■ TASK DIRECTIONS ■
Stop after the line holding "## Code Files Modified". Repeat exactly every line before it in the records below, that line too, and leave out the pictures.

■ SOURCE DATA ■
------------
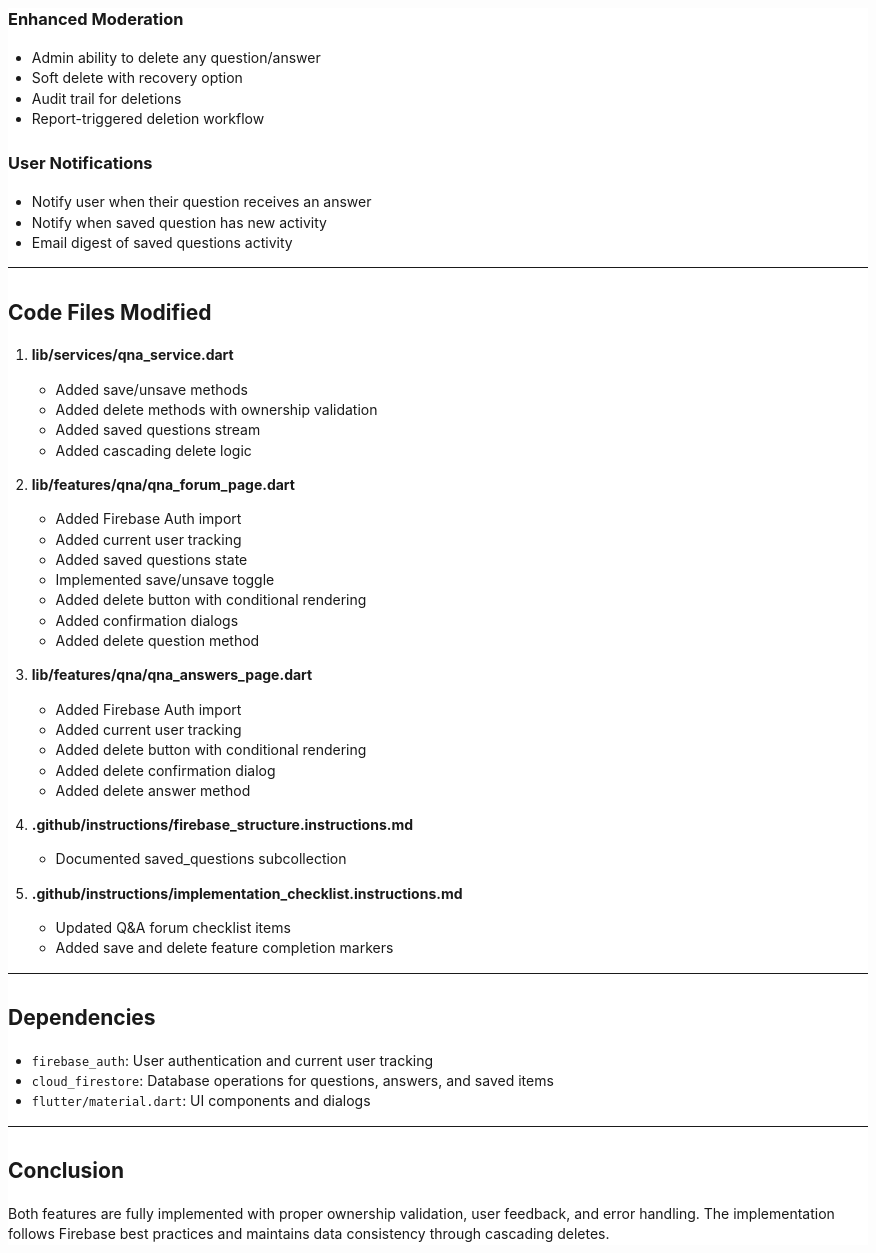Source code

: ### Enhanced Moderation
- Admin ability to delete any question/answer
- Soft delete with recovery option
- Audit trail for deletions
- Report-triggered deletion workflow

### User Notifications
- Notify user when their question receives an answer
- Notify when saved question has new activity
- Email digest of saved questions activity

---

## Code Files Modified

1. **lib/services/qna_service.dart**
   - Added save/unsave methods
   - Added delete methods with ownership validation
   - Added saved questions stream
   - Added cascading delete logic

2. **lib/features/qna/qna_forum_page.dart**
   - Added Firebase Auth import
   - Added current user tracking
   - Added saved questions state
   - Implemented save/unsave toggle
   - Added delete button with conditional rendering
   - Added confirmation dialogs
   - Added delete question method

3. **lib/features/qna/qna_answers_page.dart**
   - Added Firebase Auth import
   - Added current user tracking
   - Added delete button with conditional rendering
   - Added delete confirmation dialog
   - Added delete answer method

4. **.github/instructions/firebase_structure.instructions.md**
   - Documented saved_questions subcollection

5. **.github/instructions/implementation_checklist.instructions.md**
   - Updated Q&A forum checklist items
   - Added save and delete feature completion markers

---

## Dependencies
- `firebase_auth`: User authentication and current user tracking
- `cloud_firestore`: Database operations for questions, answers, and saved items
- `flutter/material.dart`: UI components and dialogs

---

## Conclusion
Both features are fully implemented with proper ownership validation, user feedback, and error handling. The implementation follows Firebase best practices and maintains data consistency through cascading deletes.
------------
■ WRITTEN RESPONSE ■
Source code

: ### Enhanced Moderation
- Admin ability to delete any question/answer
- Soft delete with recovery option
- Audit trail for deletions
- Report-triggered deletion workflow

### User Notifications
- Notify user when their question receives an answer
- Notify when saved question has new activity
- Email digest of saved questions activity

---

## Code Files Modified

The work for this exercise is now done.